Berdasarkan data Kemendesa PDTT, pemutakhiran data desa berbasis SDGs Maret-Mei 2021 telah menyurvei 16.389 desa (19,64 persen) yang di dalamnya terdapat warga sekitar 35 juta orang dan 13 juta keluarga.
”Selama ini, kita mempunyai data untuk mengetahui hal-hal yang dominan dimiliki desa. Namun, data tersebut tidak teroptimalkan untuk mendorong percepatan pembangunan dan kesejahteraan desa. Padahal, data ini memiliki kuasa untuk mengidentifikasi warga dan kebutuhannya secara transparan,” kata Ivanovich.

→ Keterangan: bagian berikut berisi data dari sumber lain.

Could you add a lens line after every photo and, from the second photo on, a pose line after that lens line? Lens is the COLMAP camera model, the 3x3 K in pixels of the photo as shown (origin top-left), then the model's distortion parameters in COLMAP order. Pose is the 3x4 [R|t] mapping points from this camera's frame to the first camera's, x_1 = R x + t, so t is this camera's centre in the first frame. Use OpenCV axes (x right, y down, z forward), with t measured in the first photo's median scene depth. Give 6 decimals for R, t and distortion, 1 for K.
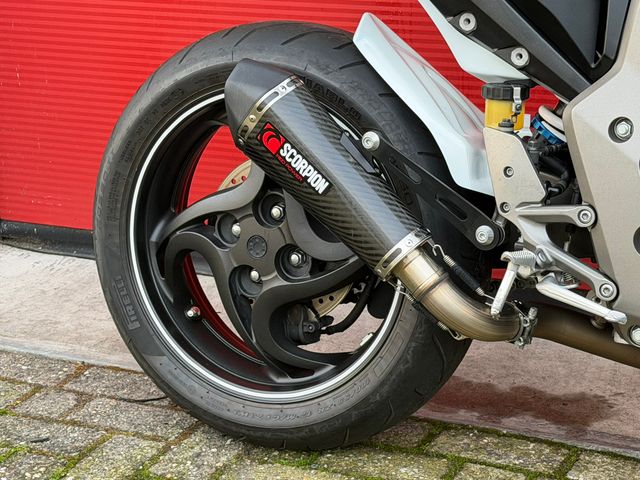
lens RADIAL K [[1520.2, 0, 321.0], [0, 1520.2, 244.8], [0, 0, 1]] dist [0.132680, 0.000000]
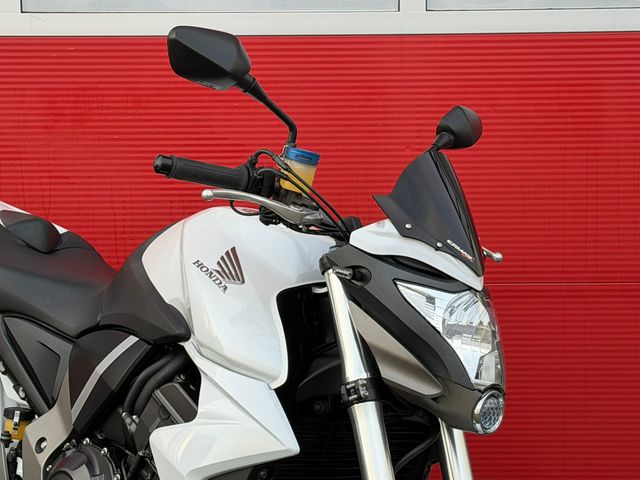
lens RADIAL K [[1520.2, 0, 317.8], [0, 1520.2, 243.4], [0, 0, 1]] dist [0.132680, 0.000000]
pose [[0.944416, 0.087196, -0.316979, 0.862414], [-0.150555, 0.971849, -0.181226, -0.032725], [0.292253, 0.218875, 0.930957, -0.371482]]
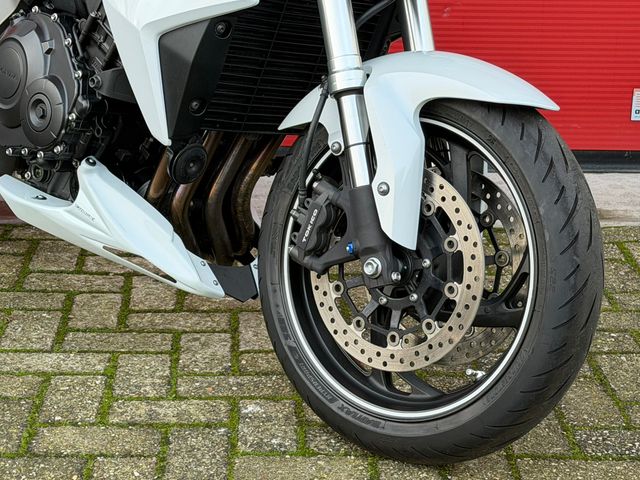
lens RADIAL K [[1520.2, 0, 326.5], [0, 1520.2, 246.3], [0, 0, 1]] dist [0.132680, 0.000000]
pose [[0.954228, 0.158558, -0.253593, 0.856539], [-0.166742, 0.985939, -0.010970, 0.096411], [0.248288, 0.052753, 0.967249, -0.326184]]
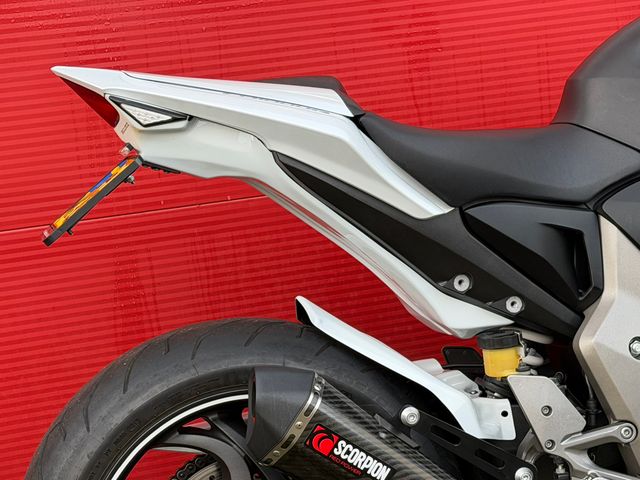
lens RADIAL K [[1520.2, 0, 316.1], [0, 1520.2, 240.7], [0, 0, 1]] dist [0.132680, 0.000000]
pose [[0.773687, -0.179172, 0.607705, -0.601475], [0.263624, 0.963243, -0.051631, -0.143551], [-0.576117, 0.200152, 0.792482, 0.216954]]
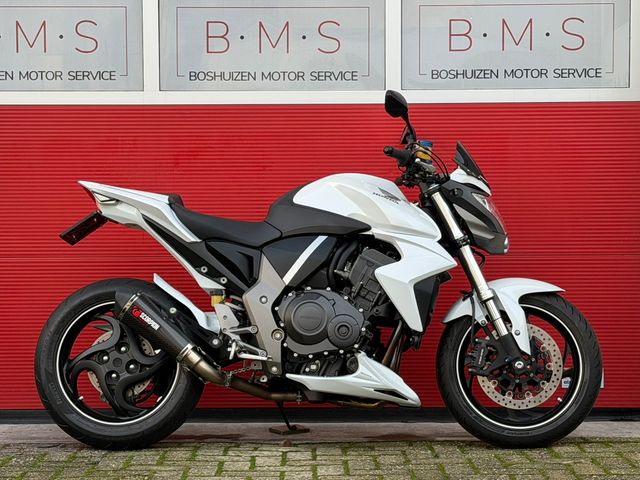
lens RADIAL K [[1520.2, 0, 323.7], [0, 1520.2, 238.0], [0, 0, 1]] dist [0.132680, 0.000000]
pose [[0.907888, 0.020539, 0.418709, -0.878560], [0.110459, 0.951782, -0.286197, 0.626736], [-0.404398, 0.306085, 0.861843, -1.536619]]
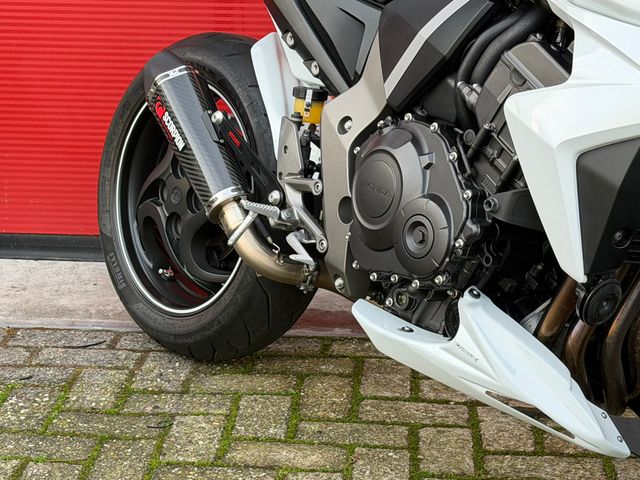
lens RADIAL K [[1520.2, 0, 324.8], [0, 1520.2, 242.4], [0, 0, 1]] dist [0.132680, 0.000000]
pose [[0.913559, 0.164040, -0.372157, 0.638928], [-0.187117, 0.981980, -0.026492, 0.058719], [0.361105, 0.093839, 0.927792, -0.210778]]
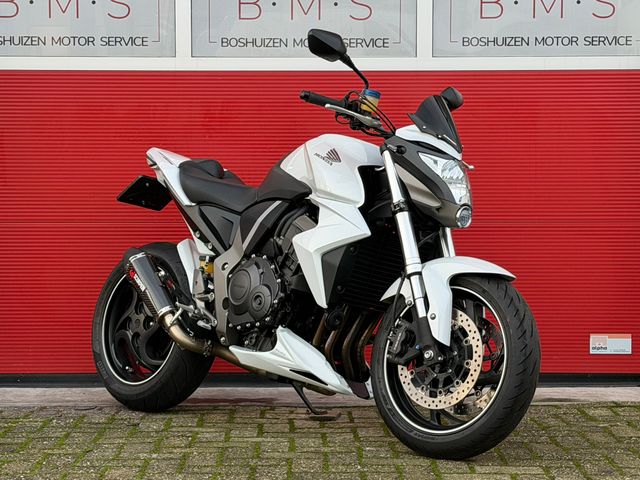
lens RADIAL K [[1520.2, 0, 317.2], [0, 1520.2, 240.7], [0, 0, 1]] dist [0.132680, 0.000000]
pose [[0.942690, 0.058422, -0.328517, 1.194735], [-0.158037, 0.945294, -0.285385, 0.614296], [0.293872, 0.320947, 0.900351, -1.413137]]
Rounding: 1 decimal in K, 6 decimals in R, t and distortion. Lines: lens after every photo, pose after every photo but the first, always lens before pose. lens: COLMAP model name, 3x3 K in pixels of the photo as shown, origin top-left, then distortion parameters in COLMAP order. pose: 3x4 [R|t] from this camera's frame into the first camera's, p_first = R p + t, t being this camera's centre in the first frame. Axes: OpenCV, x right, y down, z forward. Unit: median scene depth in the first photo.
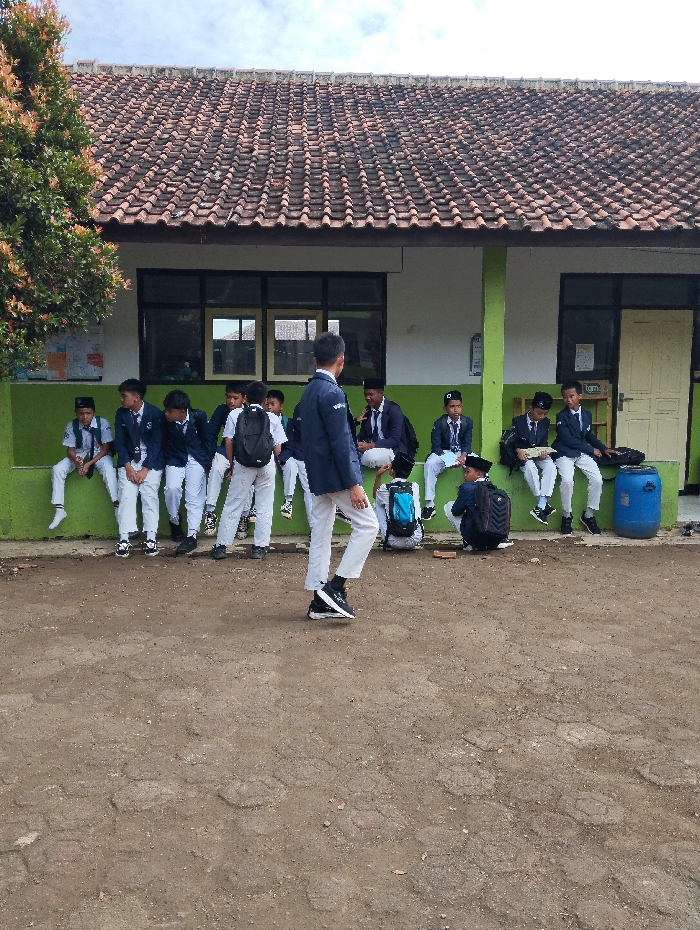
lens RADIAL K [[797.3, 0, 359.0], [0, 797.3, 473.9], [0, 0, 1]] dist [0.052602, -0.104012]
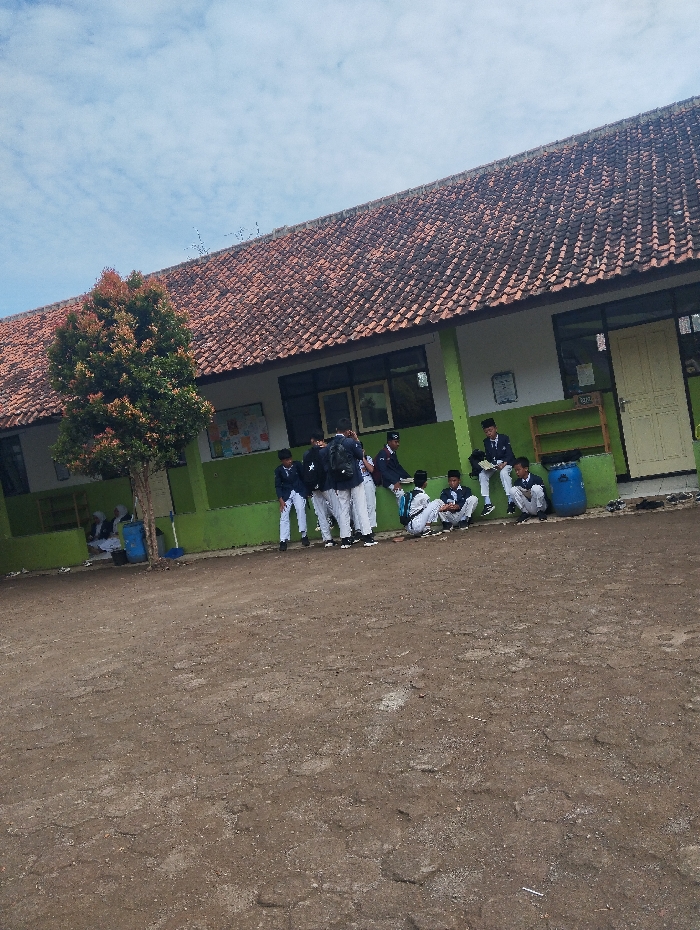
lens RADIAL K [[797.3, 0, 344.5], [0, 797.3, 476.6], [0, 0, 1]] dist [0.052602, -0.104012]
pose [[0.844675, -0.119928, -0.521672, 0.882028], [0.117828, 0.992332, -0.037344, 0.022757], [0.522151, -0.029924, 0.852328, -0.404553]]
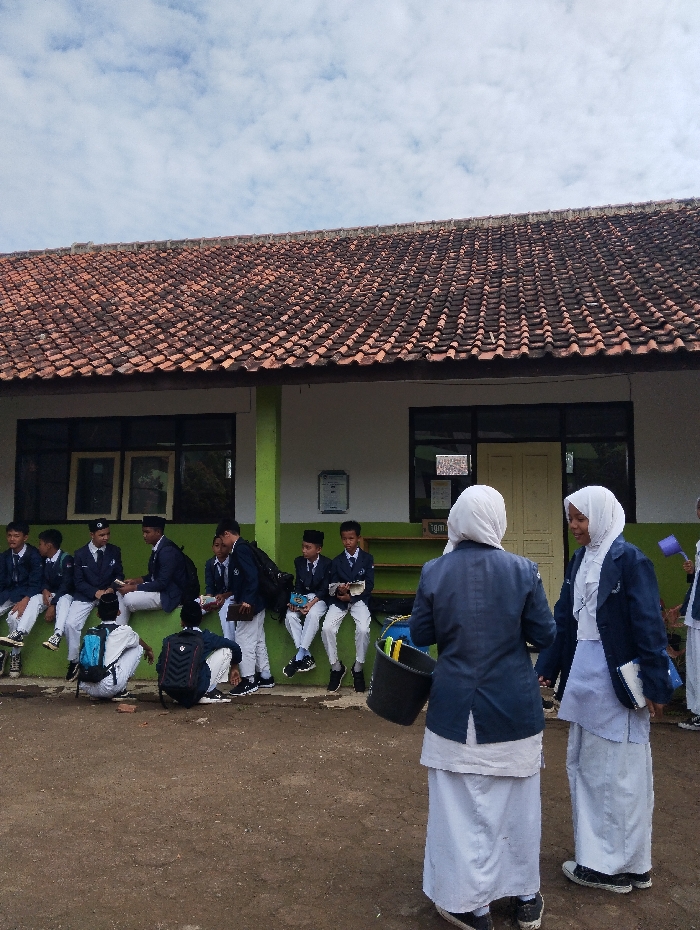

Menurut Ivanovich, klaim data ini perlu obyektif dan rasional sehingga yang diperlukan adalah pengolahannya. Dari sanalah muncul tindakan-tindakan komunikatif. Karena, sesuai basis SDGs Desa, data tersebut menyingkap kriteria, yakni spesifikasi desa tanpa kemiskinan dan kelaparan, desa sehat dan sejahtera, pendidikan desa berkualitas, keterlibatan perempuan desa, desa yang layak air bersih dan sanitasi.
Ada pula kriteria desa berenergi bersih dan terbarukan, pertumbuhan ekonomi desa merata, infrastruktur dan inovasi desa sesuai kebutuhan, desa tanpa kesenjangan, kawasan permukiman desa aman dan nyaman, konsumsi dan produksi desa sadar lingkungan. Juga, desa tanggap perubahan iklim, desa peduli lingkungan laut dan darat, desa damai berkeadilan, kemitraan untuk pembangunan desa, serta kelembagaan desa dinamis dan budaya desa adaptif.
Hingga akhir Mei 2021, tahapan pertama pendataan ini ditargetkan mencapai 22.000 desa, 50 juta warga, dan 20 juta keluarga. Kemendesa PDTT menyatakan, kuasa data ini bukan untuk mengekang, melainkan untuk membantu pengembangan desa.
Sekretaris Jendeal BUMDes Indonesia Rudy Suryanto mengatakan, ”Saatnya desa menjadi pemain, bukan penonton perubahan desa. Desa menjadi tuan di masa depan.”